» Exercise details: Please copy exactly the lines that begin with the one containing "jlatch mem(bis[j], ws, bos[j]) ;" and end with the last line of the entries.
*** Opening Data extract ***
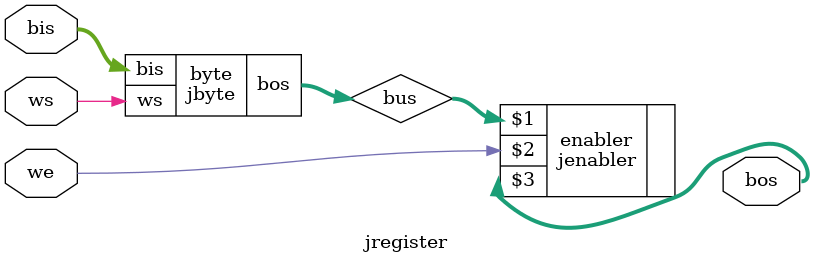
<source format=v>
`timescale 1ns / 1ps


module jmemory(input wi, input ws, output wo) ;
	wire wa, wb, wc ;
 	jnand nand1(wi, ws, wa) ;
	jnand nand2(wa, ws, wb) ;
	jnand nand3(wa, wc, wo) ;
	jnand nand4(wo, wb, wc) ;
endmodule


// Latch-based memory, which can yield a predictable output value.
module jlatch(input wi, input ws, output wo) ;
	reg ro = 0 ;
	assign wo = ro ;
    always @(wi or ws) begin
        if (ws)
            ro <= #5 wi ;
    end
endmodule


module jbyte(input [7:0] bis, input ws, output [7:0] bos) ;
	genvar j ;
	generate
		for (j = 0; j < 8 ; j = j + 1) begin
			jlatch mem(bis[j], ws, bos[j]) ;
		end
	endgenerate
endmodule


module jregister(input [7:0] bis, input ws, input we, output [7:0] bos) ;
	wire [7:0] bus ;
	jbyte byte(bis, ws, bus) ;
	jenabler enabler(bus, we, bos) ;
endmodule
</source>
*** Closing Data extract ***
» Solution to this problem:
			jlatch mem(bis[j], ws, bos[j]) ;
		end
	endgenerate
endmodule


module jregister(input [7:0] bis, input ws, input we, output [7:0] bos) ;
	wire [7:0] bus ;
	jbyte byte(bis, ws, bus) ;
	jenabler enabler(bus, we, bos) ;
endmodule
</source>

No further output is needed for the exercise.